DH 2016 Abstracts

Qu’est-ce qu’un texte numérique? A New Rationale for the Digital Representation of Text

Over half a century ago Briet (1951) famously asked "Qu'est-ce que la documentation?" She proposed a definition much more fluid than the scraps of writing on paper we usually associate with the term: any object, even an uninscribed stone, becomes a document as soon as it is used to communicate some fact (e.g. in a museum’s geological collection). In a similar vein we argue in this paper for a renewed consideration of the nature of text in the digital realm, or rather the nature that has been imposed upon it both by information-technological and methodological constraints.

Text is by its nature both discrete and continuous. The glyphs of a writing system are combined into words, which are arranged into phrases, sentences, paragraphs, quotations, and so on; these discrete formations can be arbitrarily complex, but they are communicated through the atom of the glyph. On the other hand, very many elements of the meaning of a text—e.g. narratological elements such as the theme of isolation in Do Androids Dream of Electric Sheep?, intertextual references and referents (Miola 2000), the concept of writerly text (Barthes, 1974), or even the visual presentations of individual glyphs, defy discrete boundaries. Yet the technologies we have used overwhelmingly for the large-scale production of text—from the printing press to signal transmissions and thence to digital models—treat text as a code of discrete characters; moreover, once text moves from “print” to “signal” (Petzold, 2000) it becomes specifically a single stream of these discrete characters. This can already present some problems to scholars who wish to remediate texts not coded by machine, e.g. manuscripts, to the digital domain for humanistic enquiry. To date scholars who encounter these problems generally consider them an acceptable trade-off for the benefits of access, exchange, and computational tractability that the digital medium offers.

If we want our digital model of a text to extend beyond the semiotic registration of a single stream of characters, however, problems emerge. McGann (2004) summarizes this well: "Print and manuscript technology represent efforts to mark natural language so that it can be preserved and transmitted. It is a technology that constrains the shapeshiftings of language, which is itself a special-purpose system for coding human communication. Exactly the same can be said of electronic encoding systems. In each case constraints are installed in order to facilitate operations that would otherwise be difficult or impossible.” Everyone who has ever worked on the remediation of a physically-inscribed text into the digital medium has implicitly conceptualized it at some point as a single stream of discrete characters, simply because this is how we have always known text, ultimately, to be represented digitally. Transcription is thus exactly the sort of constraint to which McGann refers: there is a single stream of text, and only once it exists can it be subdivided and classified as having certain descriptive, structural, or logical characteristics, or even relationships to other portions of text.

______________________________

Answer these questions from the abstract on digital text:
1. What example of an object does Briet's definition say can become a document?
2. According to the abstract, what does text specifically become once it moves from "print" to "signal"?
3. In the McGann quotation, why are constraints installed?

- [Stored data]:
______________________________

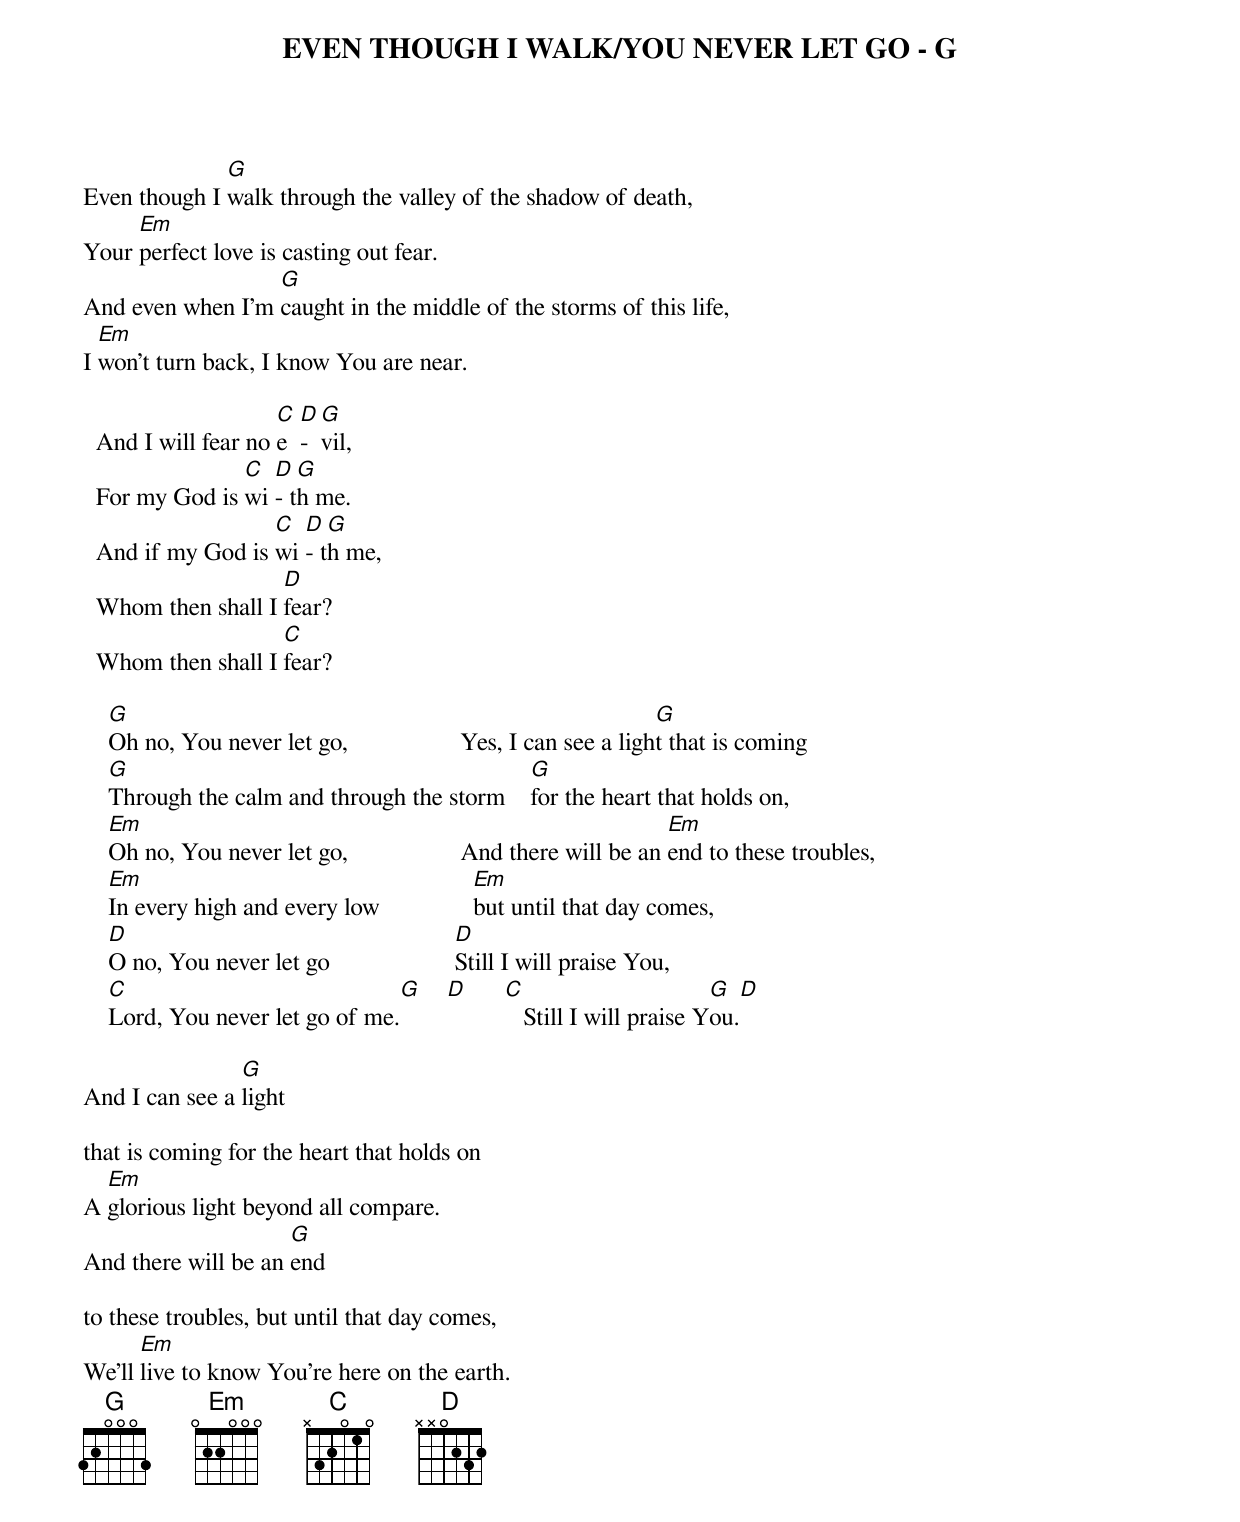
EVEN THOUGH I WALK/YOU NEVER LET GO - G

              G
Even though I walk through the valley of the shadow of death,
     Em
Your perfect love is casting out fear.
                  G
And even when I'm caught in the middle of the storms of this life,
  Em
I won't turn back, I know You are near.

                     C  D  G
  And I will fear no e  -  vil,
                C  D  G
  For my God is wi - th me.
                   C  D  G
  And if my God is wi - th me,
                    D
  Whom then shall I fear?
                    C
  Whom then shall I fear?

    G                                                              G
    Oh no, You never let go,                  Yes, I can see a light that is coming
    G                                         G
    Through the calm and through the storm    for the heart that holds on,
    Em                                                             Em
    Oh no, You never let go,                  And there will be an end to these troubles,
    Em                                        Em
    In every high and every low               but until that day comes,
    D                                         D
    O no, You never let go                    Still I will praise You,
    C                            G   D 	   C                       G  D
    Lord, You never let go of me.             Still I will praise You.

                G
And I can see a light

that is coming for the heart that holds on
  Em
A glorious light beyond all compare.
                     G
And there will be an end

to these troubles, but until that day comes,
      Em
We'll live to know You're here on the earth.
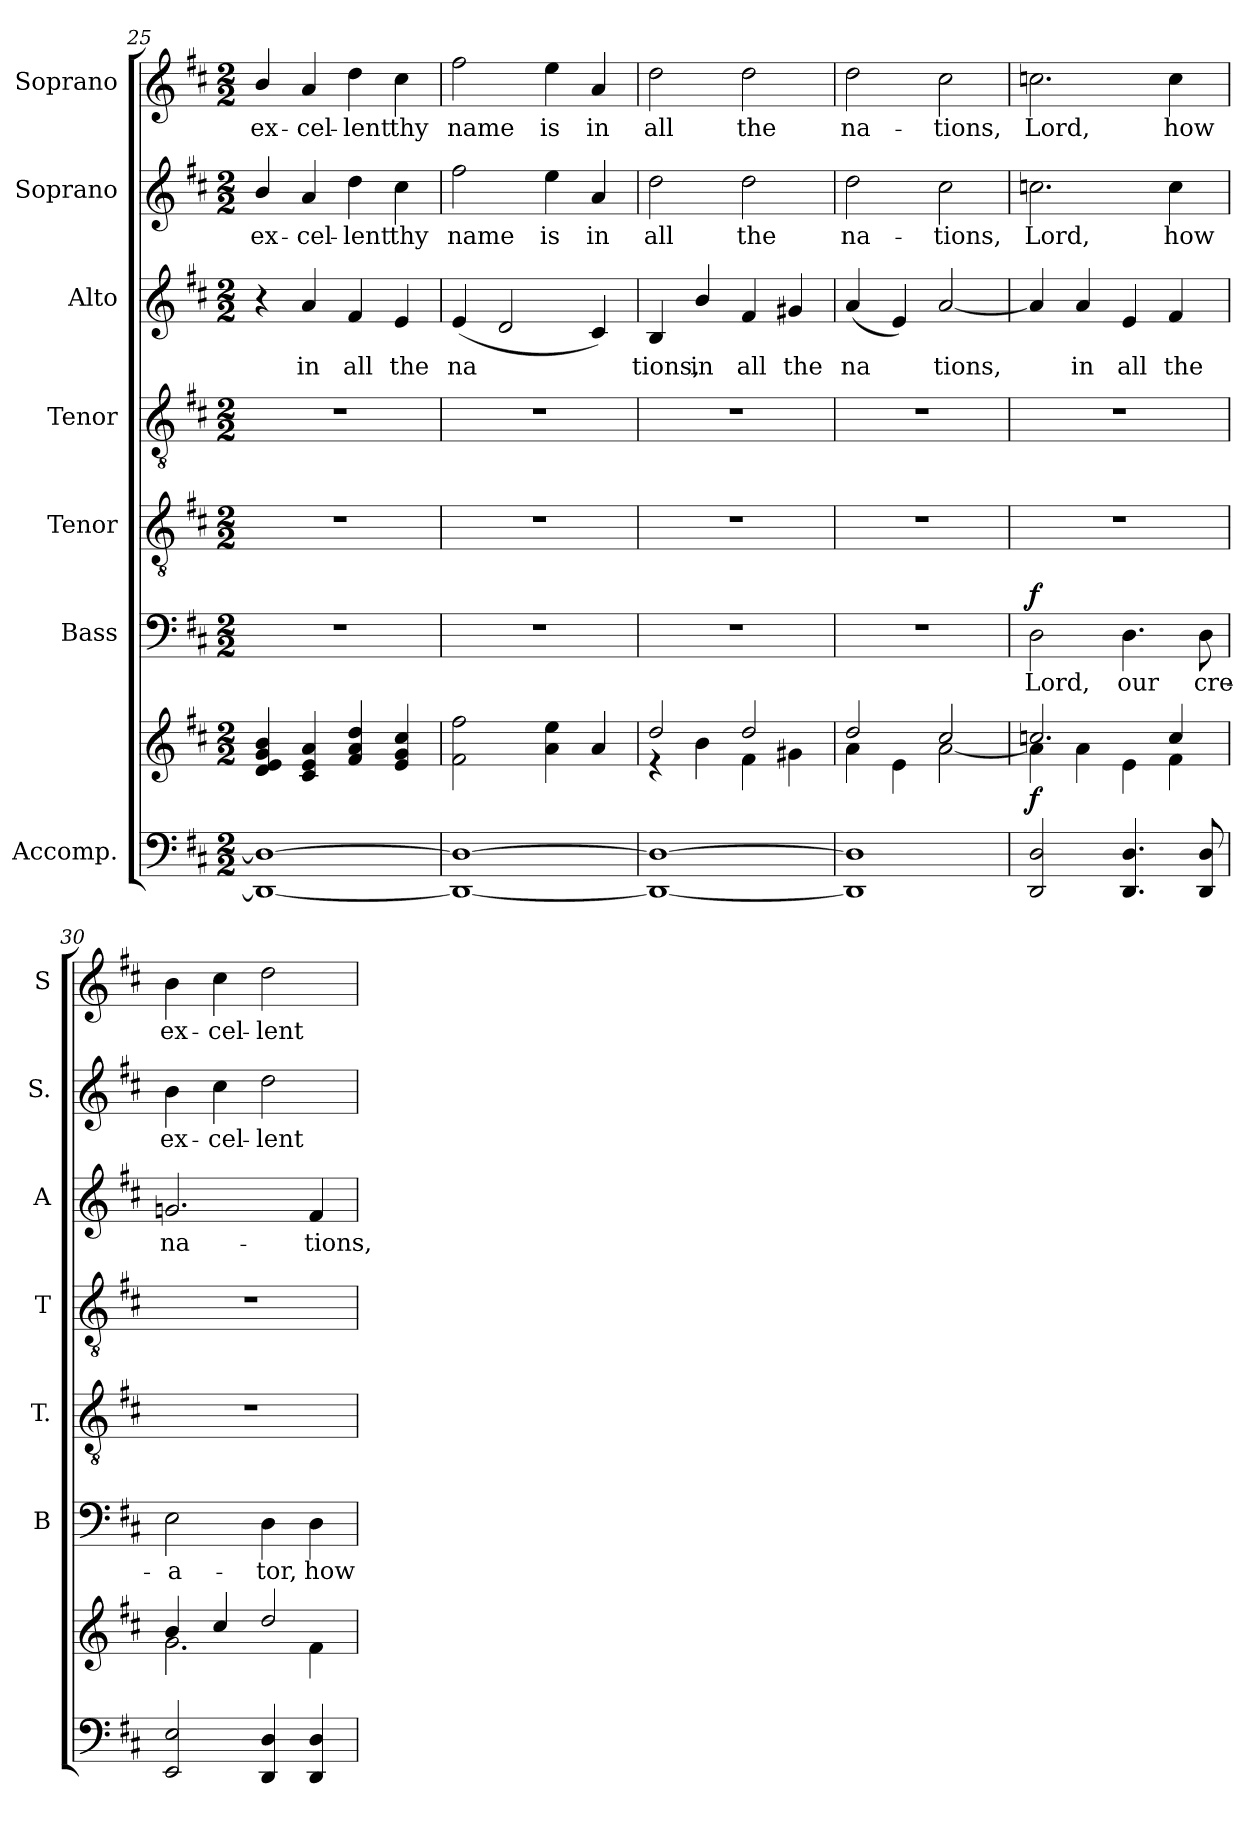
**kern	**kern	**dynam	**kern	**text	**dynam	**kern	**kern	**kern	**text	**kern	**text	**kern	**text
*part7	*part7	*part7	*part6	*part6	*part6	*part5	*part4	*part3	*part3	*part2	*part2	*part1	*part1
*staff8	*staff7	*staff7/8	*staff6	*staff6	*staff6	*staff5	*staff4	*staff3	*staff3	*staff2	*staff2	*staff1	*staff1
*I"Accomp.	*	*	*I"Bass	*	*	*I"Tenor	*I"Tenor	*I"Alto	*	*I"Soprano	*	*I"Soprano	*
*	*	*	*I'B	*	*	*I'T.	*I'T	*I'A	*	*I'S.	*	*I'S	*
*clefF4	*clefG2	*	*clefF4	*	*	*clefGv2	*clefGv2	*clefG2	*	*clefG2	*	*clefG2	*
*k[f#c#]	*k[f#c#]	*	*k[f#c#]	*	*	*k[f#c#]	*k[f#c#]	*k[f#c#]	*	*k[f#c#]	*	*k[f#c#]	*
*D:	*D:	*	*D:	*	*	*D:	*D:	*D:	*	*D:	*	*D:	*
*M2/2	*M2/2	*	*M2/2	*	*	*M2/2	*M2/2	*M2/2	*	*M2/2	*	*M2/2	*
=25	=25	=25	=25	=25	=25	=25	=25	=25	=25	=25	=25	=25	=25
!	!	!	!	!	!	!	!	!	!	!	!LO:LY:b	!	!LO:LY:b
1DD_ 1D_	4d/ 4e/ 4g/ 4b/	.	1r	.	.	1r	1r	4r	.	4b/	ex-	4b/	ex-
!	!	!	!	!	!	!	!	!	!LO:LY:b	!	!LO:LY:b	!	!LO:LY:b
.	4c#/ 4e/ 4a/	.	.	.	.	.	.	4a/	in	4a/	-cel-	4a/	-cel-
!	!	!	!	!	!	!	!	!	!LO:LY:b	!	!LO:LY:b	!	!LO:LY:b
.	4f#/ 4a/ 4dd/	.	.	.	.	.	.	4f#/	all	4dd\	-lent	4dd\	-lent
!	!	!	!	!	!	!	!	!	!LO:LY:b	!	!LO:LY:b	!	!LO:LY:b
.	4e/ 4g/ 4cc#/	.	.	.	.	.	.	4e/	the	4cc#\	thy	4cc#\	thy
=26	=26	=26	=26	=26	=26	=26	=26	=26	=26	=26	=26	=26	=26
!	!	!	!	!	!	!	!	!	!LO:LY:b	!	!LO:LY:b	!	!LO:LY:b
1DD_ 1D_	2f#\ 2ff#\	.	1r	.	.	1r	1r	(<4e/	na­	2ff#\	name	2ff#\	name
.	.	.	.	.	.	.	.	2d/	.	.	.	.	.
!	!	!	!	!	!	!	!	!	!	!	!LO:LY:b	!	!LO:LY:b
.	4a\ 4ee\	.	.	.	.	.	.	.	.	4ee\	is	4ee\	is
!	!	!	!	!	!	!	!	!	!	!	!LO:LY:b	!	!LO:LY:b
.	4a/	.	.	.	.	.	.	4c#/)	.	4a/	in	4a/	in
!!LO:PB:g=z
=27	=27	=27	=27	=27	=27	=27	=27	=27	=27	=27	=27	=27	=27
*	*^	*	*	*	*	*	*	*	*	*	*	*	*
!	!	!	!	!	!	!	!	!	!	!LO:LY:b	!	!LO:LY:b	!	!LO:LY:b
1DD_ 1D_	2dd/	4r	.	1r	.	.	1r	1r	4B/	tions,	2dd\	all	2dd\	all
!	!	!	!	!	!	!	!	!	!	!LO:LY:b	!	!	!	!
.	.	4b\	.	.	.	.	.	.	4b/	in	.	.	.	.
!	!	!	!	!	!	!	!	!	!	!LO:LY:b	!	!LO:LY:b	!	!LO:LY:b
.	2dd/	4f#\	.	.	.	.	.	.	4f#/	all	2dd\	the	2dd\	the
!	!	!	!	!	!	!	!	!	!	!LO:LY:b	!	!	!	!
.	.	4g#X\	.	.	.	.	.	.	4g#X/	the	.	.	.	.
=28	=28	=28	=28	=28	=28	=28	=28	=28	=28	=28	=28	=28	=28	=28
!	!	!	!	!	!	!	!	!	!	!LO:LY:b	!	!LO:LY:b	!	!LO:LY:b
1DD] 1D]	2dd/	4a\	.	1r	.	.	1r	1r	(<4a/	na­	2dd\	na-	2dd\	na-
.	.	4e\	.	.	.	.	.	.	4e/)	.	.	.	.	.
!	!	!	!	!	!	!	!	!	!	!LO:LY:b	!	!LO:LY:b	!	!LO:LY:b
.	2cc#/	[2a\	.	.	.	.	.	.	[2a/	tions,	2cc#\	-tions,	2cc#\	-tions,
=29	=29	=29	=29	=29	=29	=29	=29	=29	=29	=29	=29	=29	=29	=29
!	!	!	!LO:DY:b	!	!LO:LY:b	!LO:DY:b	!	!	!	!	!	!LO:LY:b	!	!LO:LY:b
2DD/ 2D/	2.ccn/	4a\]	f	2D\	Lord,	f	1r	1r	4a/]	.	2.ccn\	Lord,	2.ccn\	Lord,
!	!	!	!	!	!	!	!	!	!	!LO:LY:b	!	!	!	!
.	.	4a\	.	.	.	.	.	.	4a/	in	.	.	.	.
!	!	!	!	!	!LO:LY:b	!	!	!	!	!LO:LY:b	!	!	!	!
4.DD/ 4.D/	.	4e\	.	4.D\	our	.	.	.	4e/	all	.	.	.	.
!	!	!	!	!	!	!	!	!	!	!LO:LY:b	!	!LO:LY:b	!	!LO:LY:b
.	4cc/	4f#\	.	.	.	.	.	.	4f#/	the	4cc\	how	4cc\	how
!	!	!	!	!	!LO:LY:b	!	!	!	!	!	!	!	!	!
8DD/ 8D/	.	.	.	8D\	cre-	.	.	.	.	.	.	.	.	.
=30	=30	=30	=30	=30	=30	=30	=30	=30	=30	=30	=30	=30	=30	=30
!	!	!	!	!	!LO:LY:b	!	!	!	!	!LO:LY:b	!	!LO:LY:b	!	!LO:LY:b
2EE/ 2E/	4b/	2.g\	.	2E\	-a-	.	1r	1r	2.gni/	na-	4b\	ex-	4b\	ex-
!	!	!	!	!	!	!	!	!	!	!	!	!LO:LY:b	!	!LO:LY:b
.	4cc#i/	.	.	.	.	.	.	.	.	.	4cc#i\	-cel-	4cc#i\	-cel-
!	!	!	!	!	!LO:LY:b	!	!	!	!	!	!	!LO:LY:b	!	!LO:LY:b
4DD/ 4D/	2dd/	.	.	4D\	-tor,	.	.	.	.	.	2dd\	-lent	2dd\	-lent
!	!	!	!	!	!LO:LY:b	!	!	!	!	!LO:LY:b	!	!	!	!
4DD/ 4D/	.	4f#\	.	4D\	how	.	.	.	4f#/	-tions,	.	.	.	.
*	*v	*v	*	*	*	*	*	*	*	*	*	*	*	*
=	=	=	=	=	=	=	=	=	=	=	=	=	=
*-	*-	*-	*-	*-	*-	*-	*-	*-	*-	*-	*-	*-	*-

______________________________

- [Full response]:
1. An uninscribed stone.
2. A single stream of discrete characters.
3. To facilitate operations that would otherwise be difficult or impossible.